Over the next few days, the family caters to him while Andy just sits in a chair and stares off into space. The father starts to notice that something is not right with his son. He also suspects that Andy might have murdered a truck driver while hitching a ride to their house. What the family doesn’t realize is that Andy did die in Vietnam and now he’s one of the walking dead. Soon they will find out and see for themselves what kind of a monster Andy really is.
They are plenty of eerie scenes throughout this movie and all of them are from the performance of Backus. Just the scenes of him just sitting there staring will give you chills. There’s one part where the postman brings up the friend of Andy’s who got killed and Andy starts to freak out and looks like he’s going to rip the head off the mailman, but all he does is stand up, give him an evil stare, and walk in the house. Other parts that are creepy are just when he’s rocking in his chair upstairs. Then there’s the scene where all these little kids are around him and the family dog keeps barking at him. Andy grabs the dog by the neck and chokes him to death. The kid’s laughter and joy they had when they saw Andy again now turn to tears and horror. It’s a very disturbing scene to watch and probably one of the most horrifying ones in the film.

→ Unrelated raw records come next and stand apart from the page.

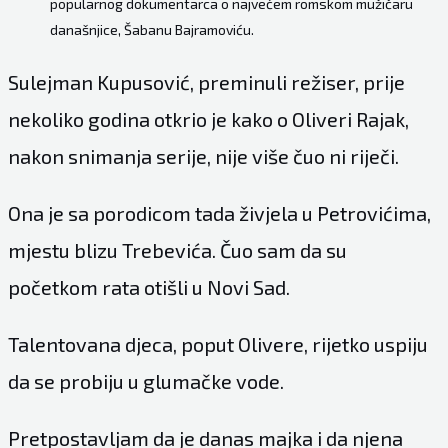
popularnog dokumentarca o najvećem romskom mužičaru
današnjice, Šabanu Bajramoviću.
Sulejman Kupusović, preminuli režiser, prije
nekoliko godina otkrio je kako o Oliveri Rajak,
nakon snimanja serije, nije više čuo ni riječi.
Ona je sa porodicom tada živjela u Petrovićima,
mjestu blizu Trebevića. Čuo sam da su
početkom rata otišli u Novi Sad.
Talentovana djeca, poput Olivere, rijetko uspiju
da se probiju u glumačke vode.
Pretpostavljam da je danas majka i da njena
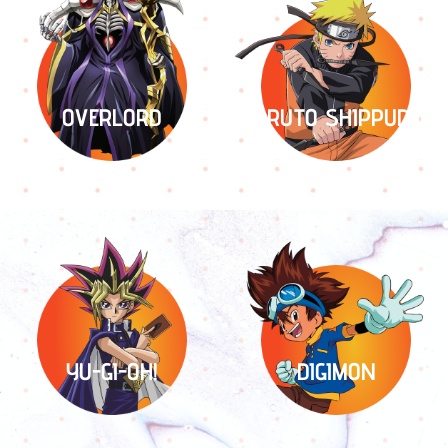
OVERLORD
NARUTO SHIPPUDEN
YU-GI-OH!
DIGIMON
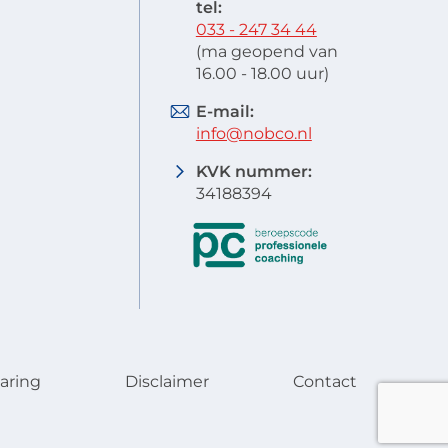
tel:
033 - 247 34 44
(ma geopend van
16.00 - 18.00 uur)
E-mail:
info@nobco.nl
KVK nummer:
34188394
aring
Disclaimer
Contact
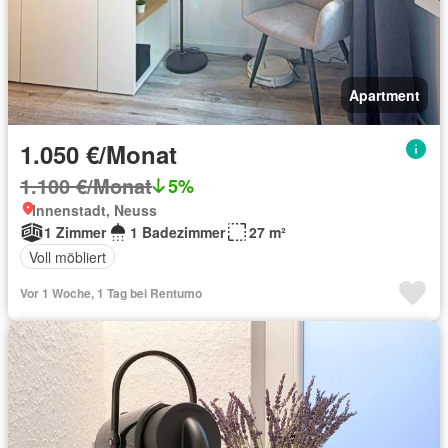
Apartment
1.050 €/Monat
1.100 €/Monat
5%
Innenstadt, Neuss
1 Zimmer
1 Badezimmer
27 m²
Voll möbliert
Vor 1 Woche, 1 Tag bei Rentumo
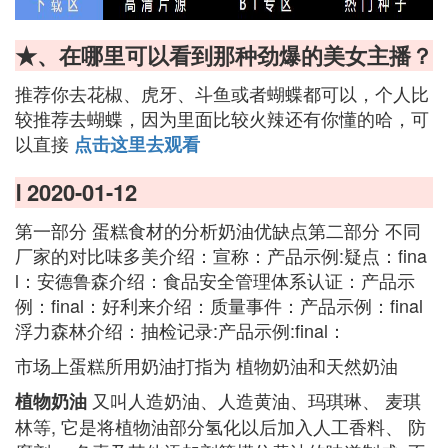
★、在哪里可以看到那种劲爆的美女主播？
推荐你去花椒、虎牙、斗鱼或者蝴蝶都可以，个人比
较推荐去蝴蝶，因为里面比较火辣还有你懂的哈，可
以直接
点击这里去观看
Ⅰ 2020-01-12
第一部分 蛋糕食材的分析奶油优缺点第二部分 不同
厂家的对比味多美介绍：宣称：产品示例:疑点：fina
l：安德鲁森介绍：食品安全管理体系认证：产品示
例：final：好利来介绍：质量事件：产品示例：final
浮力森林介绍：抽检记录:产品示例:final：
市场上蛋糕所用奶油打指为 植物奶油和天然奶油
又叫人造奶油、人造黄油、玛琪琳、 麦琪
植物奶油
林等, 它是将植物油部分氢化以后加入人工香料、 防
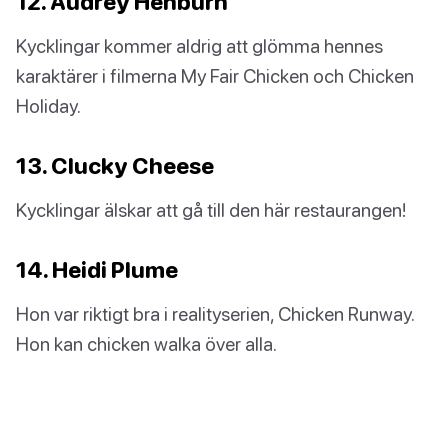
12. Audrey Henburn
Kycklingar kommer aldrig att glömma hennes
karaktärer i filmerna My Fair Chicken och Chicken
Holiday.
13. Clucky Cheese
Kycklingar älskar att gå till den här restaurangen!
14. Heidi Plume
Hon var riktigt bra i realityserien, Chicken Runway.
Hon kan chicken walka över alla.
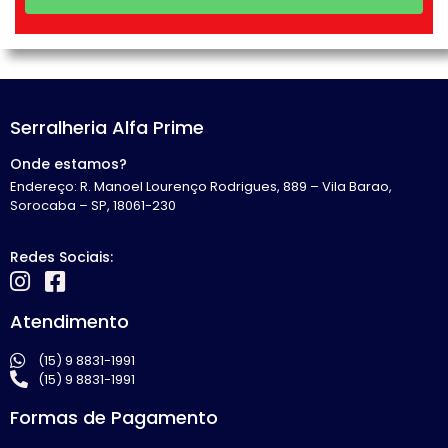
Serralheria Alfa Prime
Onde estamos?
Endereço: R. Manoel Lourenço Rodrigues, 889 – Vila Barao,
Sorocaba – SP, 18061-230
Redes Sociais:
Atendimento
(15) 9 8831-1991
(15) 9 8831-1991
Formas de Pagamento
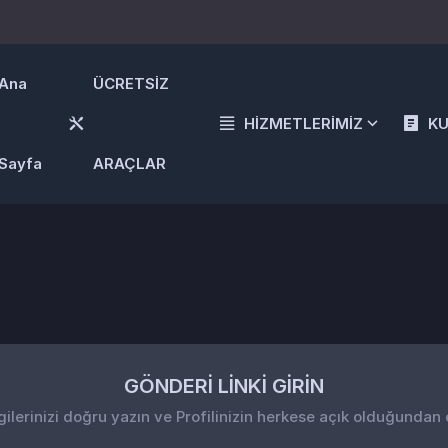
Ana
ÜCRETSİZ
HİZMETLERİMİZ
K
Sayfa
ARAÇLAR
GÖNDERİ LİNKİ GİRİN
gilerinizi doğru yazın ve Profilinizin herkese açık olduğundan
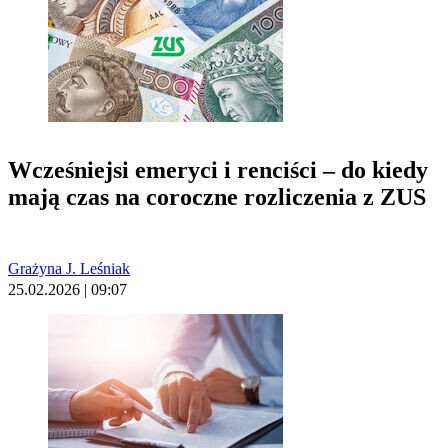
Wcześniejsi emeryci i renciści – do kiedy
mają czas na coroczne rozliczenia z ZUS
Grażyna J. Leśniak
25.02.2026 | 09:07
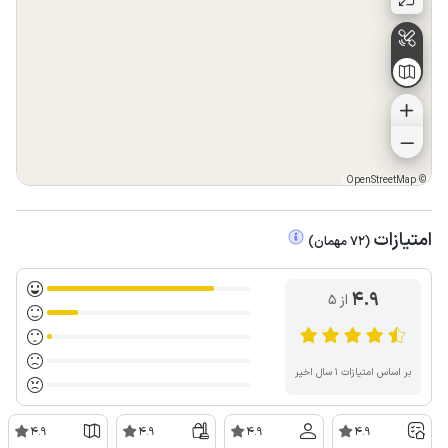
OpenStreetMap
©
امتیازات
(
72
مهمان
)
4.9
از ۵
بر اساس امتیازات ۱ سال اخیر
4.9
4.9
4.9
4.9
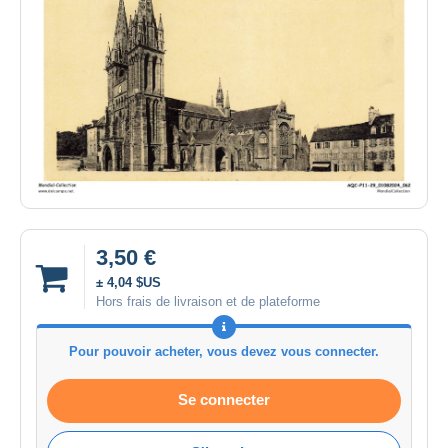
3,50 €
± 4,04 $US
Hors frais de livraison et de plateforme
Pour pouvoir acheter, vous devez vous connecter.
Se connecter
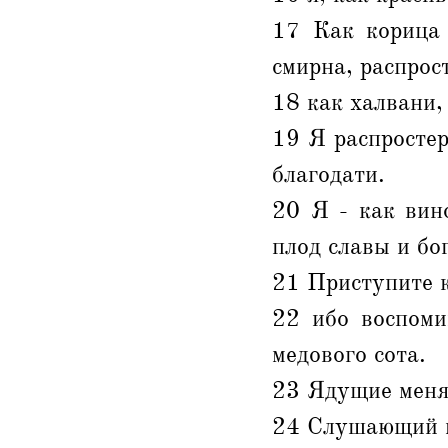
17 Как корица 
смирна, распрос
18 как халвани,
19 Я распростер
благодати.
20 Я - как вин
плод славы и бо
21 Приступите 
22 ибо воспоми
медового сота.
23 Ядущие меня
24 Слушающий ме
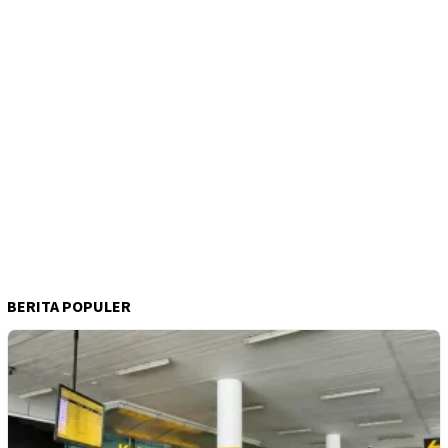
BERITA POPULER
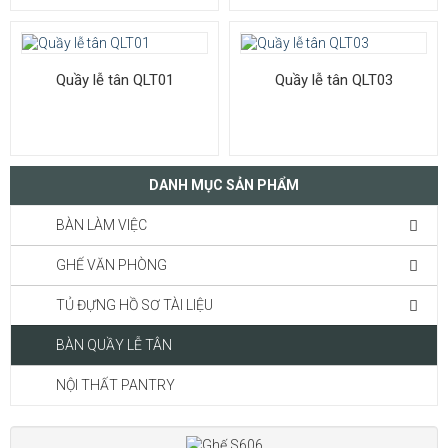
Quầy lễ tân QLT01
Quầy lễ tân QLT03
DANH MỤC SẢN PHẨM
BÀN LÀM VIỆC
GHẾ VĂN PHÒNG
TỦ ĐỰNG HỒ SƠ TÀI LIỆU
BÀN QUẦY LỄ TÂN
NỘI THẤT PANTRY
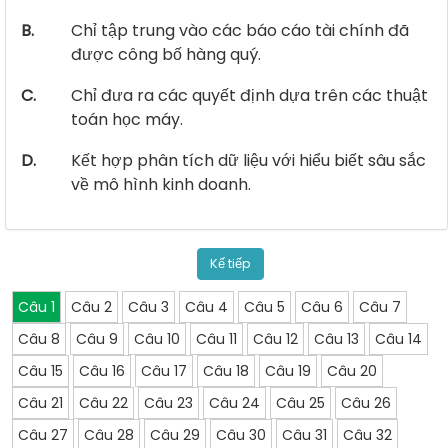
B.
Chỉ tập trung vào các báo cáo tài chính đã
được công bố hàng quý.
C.
Chỉ đưa ra các quyết định dựa trên các thuật
toán học máy.
D.
Kết hợp phân tích dữ liệu với hiểu biết sâu sắc
về mô hình kinh doanh.
Kế tiếp
Câu 1
Câu 2
Câu 3
Câu 4
Câu 5
Câu 6
Câu 7
Câu 8
Câu 9
Câu 10
Câu 11
Câu 12
Câu 13
Câu 14
Câu 15
Câu 16
Câu 17
Câu 18
Câu 19
Câu 20
Câu 21
Câu 22
Câu 23
Câu 24
Câu 25
Câu 26
Câu 27
Câu 28
Câu 29
Câu 30
Câu 31
Câu 32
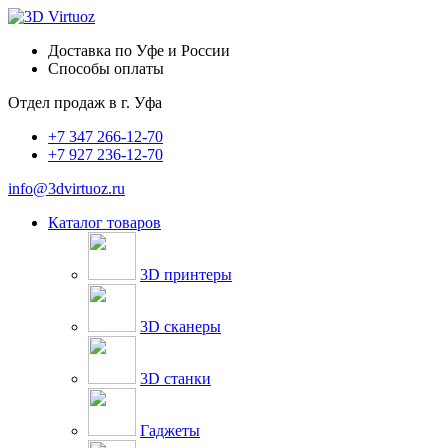
Доставка по Уфе и России
Способы оплаты
Отдел продаж в
г. Уфа
+7 347 266-12-70
+7 927 236-12-70
info@3dvirtuoz.ru
Каталог товаров
3D принтеры
3D сканеры
3D станки
Гаджеты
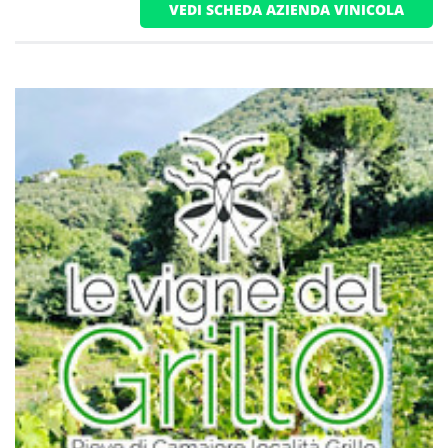
VEDI SCHEDA AZIENDA VINICOLA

Clark and Ormsby create a spooky atmosphere just as they did in Children Shouldn’t Play with Dead Things, with giving each setting a dark mood. The family’s house at night looks as if it’s surrounded by darkness. The graveyard in the town is creepy as hell down to the thick mist and to the tombstones. There’s also some cool make-up in the film that was done by Ormsby with the help of a newcomer named Tom Savini. This was actually Savini’s first film as a special make-up effects artist. After this he went on to do effects for another Ormsby film, the Ed Gein bio-pic, Deranged.
They were actually a few scenes that were written or shot, but not used in the film. One was going to be part of the opening, where it was going to have Andy walking through the jungles of Vietnam after he was killed walking on top of a sea of dead bodies. Another was when Andy is walking through the town and he comes across a V.A. home. He stops and stares at the flag on the building waving in the wind. An old soldier who is blind is on the pouch and senses someone there. There’s an alternate ending on the DVD that has an explosion of a car at the end, kind of like the big explosion they had in the opening of the film.
I was very glad to finally see Deathdream and was very pleased with it. The film has a creepiness to it, with a scary story, while also providing a political message for that time. Both Bob Clark and Alan Ormsby prove to be masters of horror in the 1970’s. The film is a must see for any horror fan and is a great film to come out of the horror genre of the 70’s.